Selon différentes études, la plupart des utilisateurs sous-estiment la durée du temps passé connectés. Affirmant souvent qu’elle ne dépasse pas une heure ou une heure et demi, la durée réelle est cependant estimée à 6 à 8 heures par jour. « C’est énorme et c’est hautement préoccupant ! Ca implique une certaine démission de la vie réelle. Au lieu de connecter les gens entre, ces réseaux finissent par les éloigner les uns des autres. Les études prouvent d’ailleurs que plus on passe du temps connecté, plus le sentiment de solitude et d’anxiété sont augmentés. La confiance en soi par contre diminue ostensiblement tandis que le risque de développer un syndrome dépressif augmente d’une manière remarquable », alerte la psychanalyste.

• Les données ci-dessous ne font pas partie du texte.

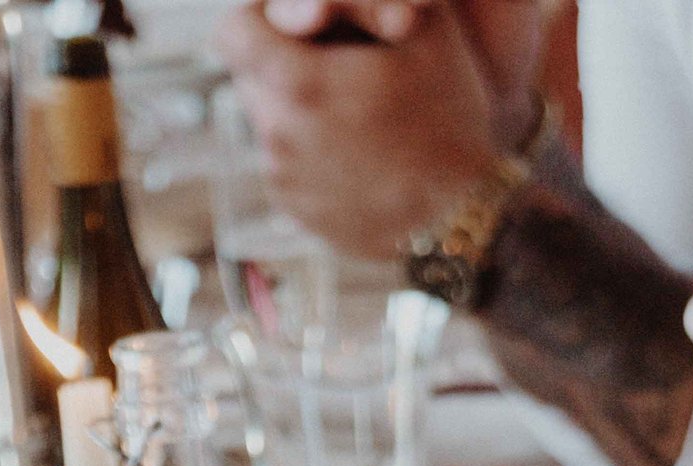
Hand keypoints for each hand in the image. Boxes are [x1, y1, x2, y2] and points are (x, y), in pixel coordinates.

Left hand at [217, 0, 523, 255]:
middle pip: (251, 76)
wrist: (460, 218)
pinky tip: (358, 157)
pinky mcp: (296, 212)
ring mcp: (283, 179)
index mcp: (297, 82)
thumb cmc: (446, 115)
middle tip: (341, 71)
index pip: (232, 31)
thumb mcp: (419, 28)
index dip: (259, 19)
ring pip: (270, 121)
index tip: (297, 26)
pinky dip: (312, 154)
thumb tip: (309, 5)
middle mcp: (276, 134)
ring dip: (300, 110)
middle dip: (283, 64)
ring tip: (357, 118)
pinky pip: (287, 165)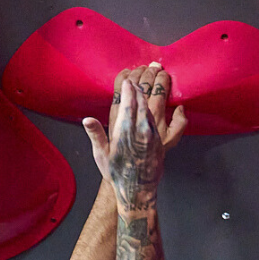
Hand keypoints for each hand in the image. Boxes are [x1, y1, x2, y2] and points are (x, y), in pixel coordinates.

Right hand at [83, 64, 186, 206]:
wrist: (137, 191)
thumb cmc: (116, 173)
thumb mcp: (101, 155)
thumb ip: (96, 134)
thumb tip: (87, 119)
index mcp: (125, 131)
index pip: (128, 103)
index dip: (128, 89)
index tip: (128, 78)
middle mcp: (141, 130)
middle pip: (144, 100)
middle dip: (144, 83)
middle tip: (144, 69)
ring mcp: (155, 135)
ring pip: (156, 106)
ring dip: (156, 90)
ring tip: (157, 75)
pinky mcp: (164, 141)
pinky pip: (170, 121)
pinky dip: (169, 108)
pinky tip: (172, 102)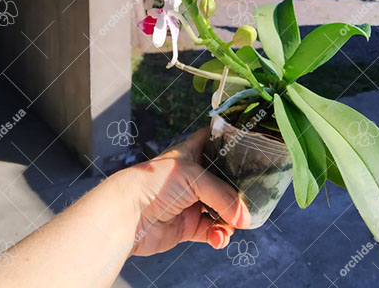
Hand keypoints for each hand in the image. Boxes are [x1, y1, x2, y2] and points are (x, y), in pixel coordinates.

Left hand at [117, 128, 249, 256]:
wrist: (129, 214)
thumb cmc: (154, 183)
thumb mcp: (194, 177)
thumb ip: (222, 195)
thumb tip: (244, 218)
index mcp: (191, 154)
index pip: (213, 141)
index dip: (229, 142)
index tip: (250, 148)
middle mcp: (193, 177)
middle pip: (224, 181)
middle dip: (237, 192)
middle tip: (250, 200)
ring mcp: (191, 202)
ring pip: (221, 209)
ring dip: (230, 219)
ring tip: (232, 225)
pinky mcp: (188, 226)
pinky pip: (212, 231)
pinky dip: (219, 236)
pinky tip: (218, 237)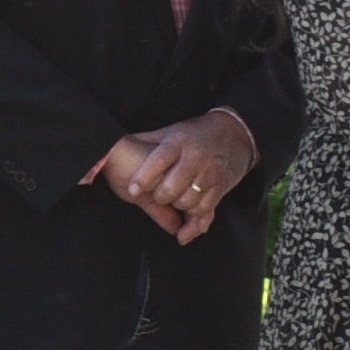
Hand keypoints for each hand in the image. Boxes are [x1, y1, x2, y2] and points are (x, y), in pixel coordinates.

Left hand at [107, 111, 254, 244]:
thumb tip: (115, 142)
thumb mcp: (171, 132)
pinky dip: (193, 217)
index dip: (144, 177)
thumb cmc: (195, 135)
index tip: (133, 190)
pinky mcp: (221, 186)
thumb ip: (147, 141)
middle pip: (171, 188)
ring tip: (174, 200)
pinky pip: (204, 209)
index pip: (158, 159)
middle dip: (160, 197)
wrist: (235, 133)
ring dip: (177, 207)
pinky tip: (188, 214)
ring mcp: (209, 173)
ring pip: (187, 202)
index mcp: (178, 142)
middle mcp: (195, 157)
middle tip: (157, 196)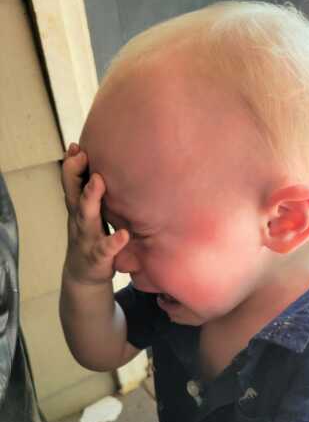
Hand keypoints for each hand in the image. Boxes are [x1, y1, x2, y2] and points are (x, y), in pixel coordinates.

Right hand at [62, 143, 128, 285]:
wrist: (84, 275)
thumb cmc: (90, 237)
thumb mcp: (89, 213)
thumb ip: (91, 191)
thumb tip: (98, 162)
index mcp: (79, 208)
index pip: (71, 183)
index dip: (71, 165)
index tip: (76, 146)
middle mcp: (80, 220)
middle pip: (74, 194)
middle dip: (74, 173)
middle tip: (82, 154)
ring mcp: (87, 239)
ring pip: (85, 218)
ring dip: (90, 198)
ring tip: (99, 181)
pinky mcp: (98, 258)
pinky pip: (105, 249)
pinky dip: (113, 242)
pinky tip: (123, 234)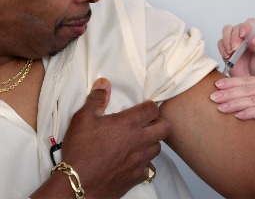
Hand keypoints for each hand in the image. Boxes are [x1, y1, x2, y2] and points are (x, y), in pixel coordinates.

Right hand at [60, 78, 169, 197]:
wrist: (75, 185)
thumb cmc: (80, 150)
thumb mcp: (83, 118)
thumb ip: (96, 99)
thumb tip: (104, 83)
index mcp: (130, 123)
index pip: (153, 108)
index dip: (149, 106)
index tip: (142, 108)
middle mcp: (140, 140)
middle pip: (165, 127)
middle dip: (159, 122)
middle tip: (148, 122)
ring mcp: (140, 160)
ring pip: (158, 148)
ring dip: (152, 142)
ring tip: (141, 140)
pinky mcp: (136, 177)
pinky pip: (149, 169)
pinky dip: (145, 164)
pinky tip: (134, 162)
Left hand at [210, 75, 254, 153]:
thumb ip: (249, 96)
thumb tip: (224, 96)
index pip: (245, 81)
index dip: (229, 83)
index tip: (215, 85)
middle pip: (246, 89)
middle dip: (228, 93)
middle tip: (213, 97)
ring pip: (252, 99)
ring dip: (235, 104)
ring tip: (221, 108)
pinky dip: (249, 113)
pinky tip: (238, 116)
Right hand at [218, 18, 254, 76]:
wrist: (254, 85)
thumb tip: (252, 38)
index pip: (252, 23)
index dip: (246, 27)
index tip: (243, 35)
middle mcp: (248, 35)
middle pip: (237, 27)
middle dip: (235, 36)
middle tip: (235, 48)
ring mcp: (237, 41)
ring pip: (227, 31)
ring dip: (227, 40)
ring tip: (230, 52)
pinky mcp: (227, 48)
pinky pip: (221, 42)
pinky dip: (222, 48)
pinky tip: (227, 55)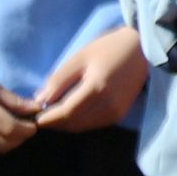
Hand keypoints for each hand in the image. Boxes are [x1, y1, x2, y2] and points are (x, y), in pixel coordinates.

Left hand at [30, 25, 149, 134]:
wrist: (142, 50)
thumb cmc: (108, 48)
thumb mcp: (79, 58)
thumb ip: (59, 80)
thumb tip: (40, 100)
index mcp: (97, 89)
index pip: (66, 113)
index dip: (48, 118)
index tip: (34, 117)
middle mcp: (108, 106)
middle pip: (74, 123)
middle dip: (55, 123)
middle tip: (40, 116)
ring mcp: (116, 113)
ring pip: (83, 126)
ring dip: (66, 124)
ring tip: (53, 114)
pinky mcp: (120, 115)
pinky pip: (94, 124)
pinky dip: (79, 121)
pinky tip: (71, 113)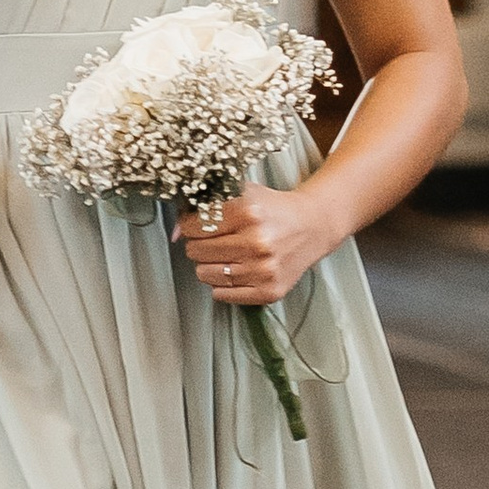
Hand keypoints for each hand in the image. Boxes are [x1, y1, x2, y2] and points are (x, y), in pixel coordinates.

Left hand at [175, 183, 340, 308]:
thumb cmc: (273, 209)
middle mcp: (257, 242)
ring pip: (205, 274)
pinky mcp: (269, 291)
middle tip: (215, 239)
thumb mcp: (244, 193)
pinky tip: (235, 269)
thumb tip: (174, 232)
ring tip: (226, 254)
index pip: (193, 226)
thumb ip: (206, 206)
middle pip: (196, 251)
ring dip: (209, 265)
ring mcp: (264, 270)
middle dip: (199, 244)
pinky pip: (222, 295)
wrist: (313, 226)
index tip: (198, 224)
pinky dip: (222, 284)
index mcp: (248, 212)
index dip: (190, 225)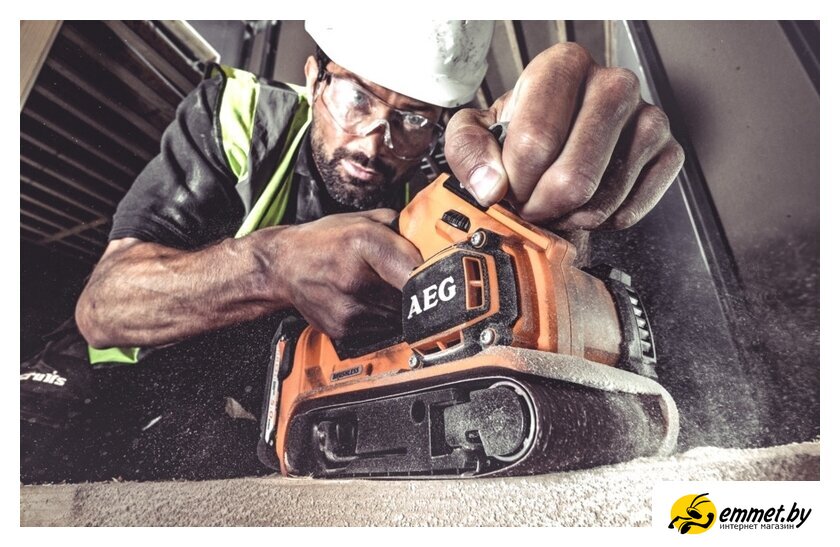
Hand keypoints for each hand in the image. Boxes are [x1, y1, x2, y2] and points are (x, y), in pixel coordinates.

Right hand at [276, 209, 421, 338]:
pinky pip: (379, 326)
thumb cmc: (323, 241)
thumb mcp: (361, 220)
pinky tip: (362, 298)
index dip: (433, 275)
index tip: (439, 276)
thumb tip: (430, 238)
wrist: (283, 266)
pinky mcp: (343, 329)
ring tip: (378, 286)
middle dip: (415, 289)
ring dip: (397, 303)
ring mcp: (348, 307)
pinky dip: (379, 315)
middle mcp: (355, 277)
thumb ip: (398, 227)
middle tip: (404, 278)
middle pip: (411, 296)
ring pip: (398, 314)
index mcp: (363, 242)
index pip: (417, 269)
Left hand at [445, 42, 684, 229]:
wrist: (560, 140)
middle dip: (542, 207)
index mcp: (563, 66)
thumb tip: (492, 185)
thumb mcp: (475, 131)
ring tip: (556, 202)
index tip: (508, 190)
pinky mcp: (669, 152)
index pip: (536, 141)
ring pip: (603, 199)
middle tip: (531, 206)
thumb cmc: (519, 132)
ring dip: (569, 217)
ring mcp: (648, 117)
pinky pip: (632, 210)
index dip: (516, 182)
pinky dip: (603, 221)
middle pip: (574, 177)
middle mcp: (613, 83)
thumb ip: (467, 150)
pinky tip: (587, 203)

Avec un impact profondément néfaste pour la santé physique, la santé mentale et les relations humaines, les dégâts des réseaux sociaux seraient beaucoup plus importants que leur apport bénéfique ? « Toute est question de bonne dose et de contrôle de soi. Il faut savoir échapper à leur emprise, de les traiter comme un outil et surtout de ne pas devenir l’outil ! », conclut Hicham Bouzidi.